▶ Try it:
In the entries below, begin at the line that has "5. 🔄 업무와 생활 패턴" and stop after the line that has "Game responses - Tower"; output those lines exactly, leaving out pictures.

(Information Opens)

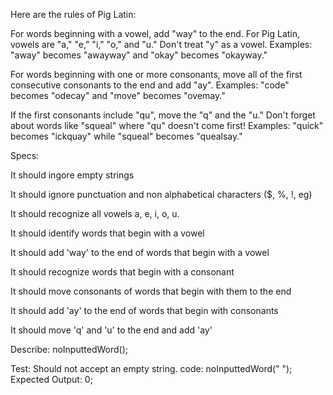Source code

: Here are the rules of Pig Latin:

For words beginning with a vowel, add "way" to the end. For Pig Latin, vowels are "a," "e," "i," "o," and "u." Don't treat "y" as a vowel. Examples: "away" becomes "awayway" and "okay" becomes "okayway."

For words beginning with one or more consonants, move all of the first consecutive consonants to the end and add "ay". Examples: "code" becomes "odecay" and "move" becomes "ovemay."

If the first consonants include "qu", move the "q" and the "u." Don't forget about words like "squeal" where "qu" doesn't come first! Examples: "quick" becomes "ickquay" while "squeal" becomes "quealsay."

Specs:

It should ingore empty strings

It should ignore punctuation and non alphabetical characters ($, %, !, eg)

It should recognize all vowels a, e, i, o, u. 

It should identify words that begin with a vowel

It should add 'way' to the end of words that begin with a vowel

It should recognize words that begin with a consonant

It should move consonants of words that begin with them to the end

It should add 'ay' to the end of words that begin with consonants

It should move 'q' and 'u' to the end and add 'ay'



Describe: noInputtedWord();

Test: Should not accept an empty string.
code: noInputtedWord(" ");
Expected Output: 0;

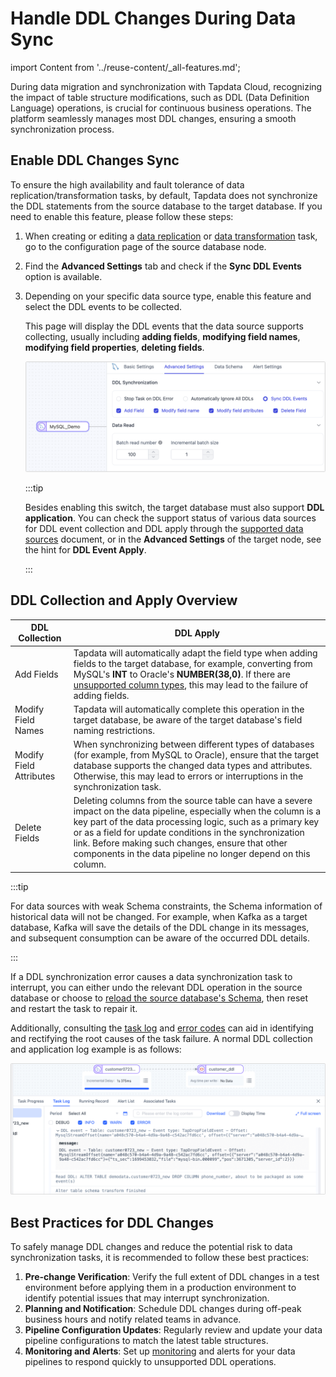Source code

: # Handle DDL Changes During Data Sync
import Content from '../reuse-content/_all-features.md';

<Content />

During data migration and synchronization with Tapdata Cloud, recognizing the impact of table structure modifications, such as DDL (Data Definition Language) operations, is crucial for continuous business operations. The platform seamlessly manages most DDL changes, ensuring a smooth synchronization process.

## Enable DDL Changes Sync

To ensure the high availability and fault tolerance of data replication/transformation tasks, by default, Tapdata does not synchronize the DDL statements from the source database to the target database. If you need to enable this feature, please follow these steps:

1. When creating or editing a [data replication](../user-guide/data-pipeline/copy-data/create-task.md) or [data transformation](../user-guide/data-pipeline/data-development/create-task.md) task, go to the configuration page of the source database node.

2. Find the **Advanced Settings** tab and check if the **Sync DDL Events** option is available.

3. Depending on your specific data source type, enable this feature and select the DDL events to be collected.

   This page will display the DDL events that the data source supports collecting, usually including **adding fields**, **modifying field names**, **modifying field properties**, **deleting fields**.

   ![DDL Event Collection](../images/ddl_collection.png)

   :::tip

   Besides enabling this switch, the target database must also support **DDL** **application**. You can check the support status of various data sources for DDL event collection and DDL apply through the [supported data sources](../introduction/supported-databases.md) document, or in the **Advanced Settings** of the target node, see the hint for **DDL Event Apply**.

   :::

## DDL Collection and Apply Overview

| DDL Collection          | DDL Apply                                                    |
| ----------------------- | ------------------------------------------------------------ |
| Add Fields              | Tapdata will automatically adapt the field type when adding fields to the target database, for example, converting from MySQL's **INT** to Oracle's **NUMBER(38,0)**. If there are [unsupported column types](../user-guide/no-supported-data-type.md), this may lead to the failure of adding fields. |
| Modify Field Names      | Tapdata will automatically complete this operation in the target database, be aware of the target database's field naming restrictions. |
| Modify Field Attributes | When synchronizing between different types of databases (for example, from MySQL to Oracle), ensure that the target database supports the changed data types and attributes. Otherwise, this may lead to errors or interruptions in the synchronization task. |
| Delete Fields           | Deleting columns from the source table can have a severe impact on the data pipeline, especially when the column is a key part of the data processing logic, such as a primary key or as a field for update conditions in the synchronization link. Before making such changes, ensure that other components in the data pipeline no longer depend on this column. |

:::tip

For data sources with weak Schema constraints, the Schema information of historical data will not be changed. For example, when Kafka as a target database, Kafka will save the details of the DDL change in its messages, and subsequent consumption can be aware of the occurred DDL details.

:::



If a DDL synchronization error causes a data synchronization task to interrupt, you can either undo the relevant DDL operation in the source database or choose to [reload the source database's Schema](../user-guide/manage-connection.md), then reset and restart the task to repair it.

Additionally, consulting the [task log](../user-guide/data-pipeline/copy-data/monitor-task.md) and [error codes](../user-guide/error-code-solution.md) can aid in identifying and rectifying the root causes of the task failure. A normal DDL collection and application log example is as follows:

![DDL Log Information](../images/ddl_apply_logs.png)

## Best Practices for DDL Changes

To safely manage DDL changes and reduce the potential risk to data synchronization tasks, it is recommended to follow these best practices:

1. **Pre-change Verification**: Verify the full extent of DDL changes in a test environment before applying them in a production environment to identify potential issues that may interrupt synchronization.
2. **Planning and Notification**: Schedule DDL changes during off-peak business hours and notify related teams in advance.
3. **Pipeline Configuration Updates**: Regularly review and update your data pipeline configurations to match the latest table structures.
4. **Monitoring and Alerts**: Set up [monitoring](../user-guide/data-pipeline/copy-data/monitor-task.md) and alerts for your data pipelines to respond quickly to unsupported DDL operations.
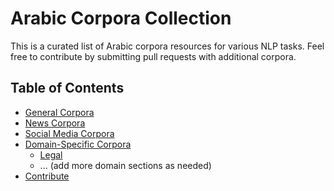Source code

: # Arabic Corpora Collection

This is a curated list of Arabic corpora resources for various NLP tasks. Feel free to contribute by submitting pull requests with additional corpora.

## Table of Contents

* [General Corpora](#general-corpora)
* [News Corpora](#news-corpora)
* [Social Media Corpora](#social-media-corpora)
* [Domain-Specific Corpora](#domain-specific-corpora)
    * [Legal]([#legal-corpora])
    * ... (add more domain sections as needed)
* [Contribute](#contribute)
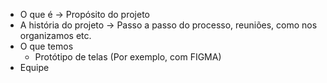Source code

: - O que é -> Propósito do projeto
- A história do projeto -> Passo a passo do processo, reuniões, como nos organizamos etc.
- O que temos
  - Protótipo de telas (Por exemplo, com FIGMA)
- Equipe
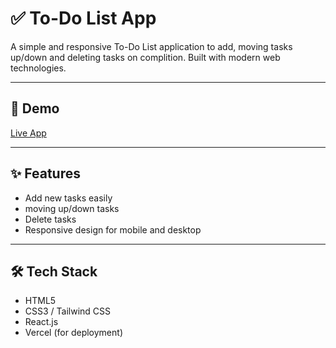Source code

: # ✅ To-Do List App  

A simple and responsive To-Do List application to add, moving tasks up/down and deleting tasks on complition. Built with modern web technologies.  

---

## 🚀 Demo  
[Live App](https://to-do-list-eta-lyart-62.vercel.app/)  


---

## ✨ Features  
- Add new tasks easily  
- moving up/down tasks
- Delete tasks  
- Responsive design for mobile and desktop  

---

## 🛠 Tech Stack  
- HTML5  
- CSS3 / Tailwind CSS    
- React.js 
- Vercel  (for deployment)  
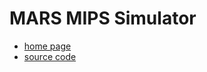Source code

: # MARS MIPS Simulator

* [home page](https://courses.missouristate.edu/kenvollmar/mars/index.htm)
* [source code](https://github.com/gon1332/mars)

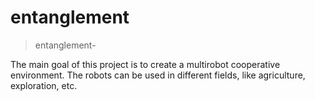 # entanglement
>entanglement-

The main goal of this project is to create a multirobot cooperative environment. The robots can be used in different fields, like agriculture, exploration, etc.
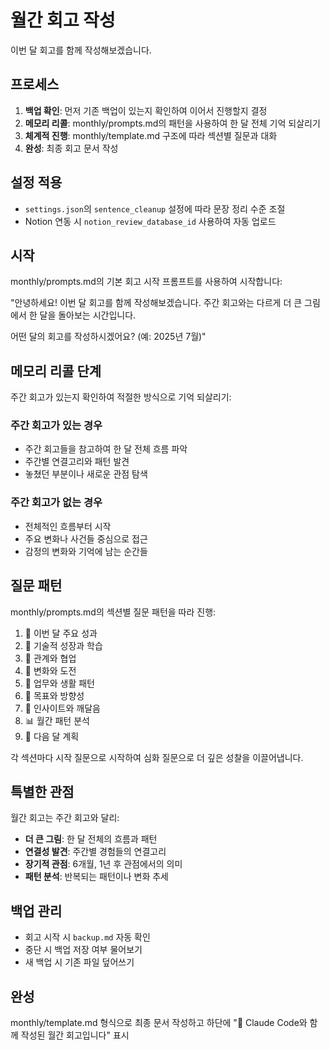 # 월간 회고 작성

이번 달 회고를 함께 작성해보겠습니다.

## 프로세스

1. **백업 확인**: 먼저 기존 백업이 있는지 확인하여 이어서 진행할지 결정
2. **메모리 리콜**: monthly/prompts.md의 패턴을 사용하여 한 달 전체 기억 되살리기
3. **체계적 진행**: monthly/template.md 구조에 따라 섹션별 질문과 대화
4. **완성**: 최종 회고 문서 작성

## 설정 적용

- `settings.json`의 `sentence_cleanup` 설정에 따라 문장 정리 수준 조절
- Notion 연동 시 `notion_review_database_id` 사용하여 자동 업로드

## 시작

monthly/prompts.md의 기본 회고 시작 프롬프트를 사용하여 시작합니다:

"안녕하세요! 이번 달 회고를 함께 작성해보겠습니다.
주간 회고와는 다르게 더 큰 그림에서 한 달을 돌아보는 시간입니다.

어떤 달의 회고를 작성하시겠어요? (예: 2025년 7월)"

## 메모리 리콜 단계

주간 회고가 있는지 확인하여 적절한 방식으로 기억 되살리기:

### 주간 회고가 있는 경우
- 주간 회고들을 참고하여 한 달 전체 흐름 파악
- 주간별 연결고리와 패턴 발견
- 놓쳤던 부분이나 새로운 관점 탐색

### 주간 회고가 없는 경우
- 전체적인 흐름부터 시작
- 주요 변화나 사건들 중심으로 접근
- 감정의 변화와 기억에 남는 순간들

## 질문 패턴

monthly/prompts.md의 섹션별 질문 패턴을 따라 진행:

1. 📅 이번 달 주요 성과
2. 💪 기술적 성장과 학습
3. 🤝 관계와 협업
4. 🌊 변화와 도전
5. 🔄 업무와 생활 패턴
6. 🎯 목표와 방향성
7. 💭 인사이트와 깨달음
8. 📊 월간 패턴 분석
9. 🔮 다음 달 계획

각 섹션마다 시작 질문으로 시작하여 심화 질문으로 더 깊은 성찰을 이끌어냅니다.

## 특별한 관점

월간 회고는 주간 회고와 달리:
- **더 큰 그림**: 한 달 전체의 흐름과 패턴
- **연결성 발견**: 주간별 경험들의 연결고리
- **장기적 관점**: 6개월, 1년 후 관점에서의 의미
- **패턴 분석**: 반복되는 패턴이나 변화 추세

## 백업 관리

- 회고 시작 시 `backup.md` 자동 확인
- 중단 시 백업 저장 여부 물어보기
- 새 백업 시 기존 파일 덮어쓰기

## 완성

monthly/template.md 형식으로 최종 문서 작성하고 하단에 "🤖 Claude Code와 함께 작성된 월간 회고입니다" 표시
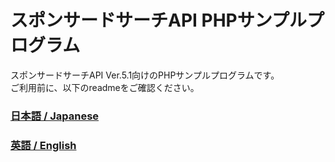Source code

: # スポンサードサーチAPI PHPサンプルプログラム
スポンサードサーチAPI Ver.5.1向けのPHPサンプルプログラムです。<br>
ご利用前に、以下のreadmeをご確認ください。

### [日本語 / Japanese](./readme_JA.txt)
### [英語 / English](./readme_EN.txt)
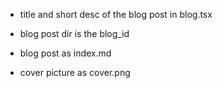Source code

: - title and short desc of the blog post in blog.tsx

- blog post dir is the blog_id
- blog post as index.md
- cover picture as cover.png
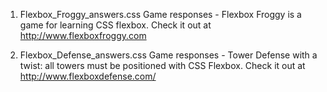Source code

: 1) Flexbox_Froggy_answers.css
Game responses - Flexbox Froggy is a game for learning CSS flexbox. 
Check it out at http://www.flexboxfroggy.com


2) Flexbox_Defense_answers.css
Game responses - Tower Defense with a twist: all towers must be positioned with CSS Flexbox.
Check it out at http://www.flexboxdefense.com/ 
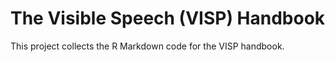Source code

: # The Visible Speech (VISP) Handbook

This project collects the R Markdown code for the VISP handbook.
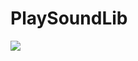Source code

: # PlaySoundLib

[![](https://jitpack.io/v/maple8192/PlaySoundLib.svg)](https://jitpack.io/#maple8192/PlaySoundLib)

(Information Closes)

▶ Exercise answer:
5. 🔄 업무와 생활 패턴
6. 🎯 목표와 방향성
7. 💭 인사이트와 깨달음
8. 📊 월간 패턴 분석
9. 🔮 다음 달 계획

각 섹션마다 시작 질문으로 시작하여 심화 질문으로 더 깊은 성찰을 이끌어냅니다.

## 특별한 관점

월간 회고는 주간 회고와 달리:
- **더 큰 그림**: 한 달 전체의 흐름과 패턴
- **연결성 발견**: 주간별 경험들의 연결고리
- **장기적 관점**: 6개월, 1년 후 관점에서의 의미
- **패턴 분석**: 반복되는 패턴이나 변화 추세

## 백업 관리

- 회고 시작 시 `backup.md` 자동 확인
- 중단 시 백업 저장 여부 물어보기
- 새 백업 시 기존 파일 덮어쓰기

## 완성

monthly/template.md 형식으로 최종 문서 작성하고 하단에 "🤖 Claude Code와 함께 작성된 월간 회고입니다" 표시
Source code

: # スポンサードサーチAPI PHPサンプルプログラム
スポンサードサーチAPI Ver.5.1向けのPHPサンプルプログラムです。<br>
ご利用前に、以下のreadmeをご確認ください。

### [日本語 / Japanese](./readme_JA.txt)
### [英語 / English](./readme_EN.txt)
Source code

: - title and short desc of the blog post in blog.tsx

- blog post dir is the blog_id
- blog post as index.md
- cover picture as cover.png
Source code

: 1) Flexbox_Froggy_answers.css
Game responses - Flexbox Froggy is a game for learning CSS flexbox. 
Check it out at http://www.flexboxfroggy.com


2) Flexbox_Defense_answers.css
Game responses - Tower Defense with a twist: all towers must be positioned with CSS Flexbox.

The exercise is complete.